June 20, 2014 admin

Brother and keeper

We will pray in our communities this Shabbat for the three kidnapped boys Ya’akov Frenkel, Gilad Shaar and Eyal Yifrach. I’m sure many of us are already doing so.
Our prayers must go out in circles around them too. First of all these circles must include their parents and families. “This is a very difficult time for us, but we feel the nation’s embrace and the strength of your thoughts and prayers I hope are reaching Gilad’, said his mother on Israeli television. There can be no greater nightmare for a parent than what is happening to her.
Our prayers should also include the brave Israeli-Arab teenager who posted on Facebook: ‘I call for the return of the abducted teens. This is not the way to reach peace.’ Following death threats he added: ‘I’m afraid to go to school’. We should pray too for the Israeli Arab boy who subsequently posted a picture of himself holding an Israeli flag with the words “Bring Back Our Boys”. “I am against kidnappings, and there are a lot of Israeli-Arabs who support Israel and the peace process,” he said. They are surely very far from alone, and give us faith that in spite of everything there exists a basic solidarity for the sake of the values of life and family.
We should pray too for all the soldiers, police and civilians involved in the vast search operations for the boys and that they should be successful in two ways. First of all, may the boys be found alive and safe and soon. Secondly, may as little harm and violence as possible ensue from the search operations themselves. Tragically, it is almost always the case that violence leads to more violence, anger to more anger. However bleak we may feel, we must pray that the ultimate end of these operations will not be even more hatred and resentment, but greater understanding. Such a thought may seem foolish and naïve, but we must on no account relinquish it from our prayers, hopes and goals and it must govern our words and actions.
The vast cruelties of the politics of the Middle East have become even more frightening with the unfolding of this week’s events in Iraq. One fears for Israel; one fears simply for people, human beings, parents, children, Jewish, Arab, whoever they may be, who want to do what people want to do: love their family and get on with making a living. Only when we remember that we are all people, someone’s child, someone’s sister, someone’s parent, will there be less hatred and more humanity and understanding.
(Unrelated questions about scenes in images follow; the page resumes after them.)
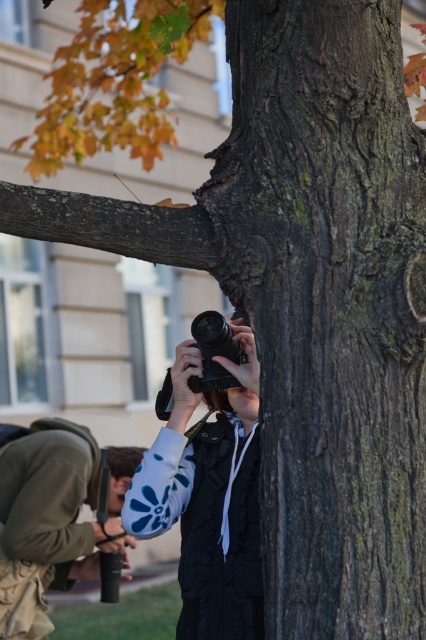
Can you confirm if black matte camera at center is positioned below denim jacket at lower left?

Actually, black matte camera at center is above denim jacket at lower left.

Is black matte camera at center to the right of denim jacket at lower left from the viewer's perspective?

Indeed, black matte camera at center is positioned on the right side of denim jacket at lower left.

Measure the distance between point (198, 401) and camera.

A distance of 11.38 feet exists between point (198, 401) and camera.

Identify the location of black matte camera at center. (207, 497).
Only when we stand up for that humanity, whoever’s it is, will we bring safety and peace nearer.
That is why I was so moved to read about the prayers shared by Jewish and Muslim leaders from the Etzion block this Tuesday: “Our hearts are torn at this moment, and my heart goes out the mothers of these children,” said Sheikh Ibrahim Al-Hawa. “There is a wall between our two nations, and we hope to remove the wall separating the hearts of humans … we pray that God return these youngsters to their mothers as soon as possible, God willing,” he added, speaking in Arabic. (Times of Israel – click here for the full article)
Israel has called the search for our three boys ‘Operation Brother’s Keeper’. That is exactly what it is, because every Israeli, and many beyond, feel that these boys could be their children, their brothers. But the name also reminds us that both ‘brother’ and ‘keeper’ have the widest possible of meanings in the Bible, because we are all God’s children and one another’s keepers and protectors, whoever we may be.
May the boys be brought safely home. May the anguish of these dreadful events awaken our hearts to what truly matters in the world.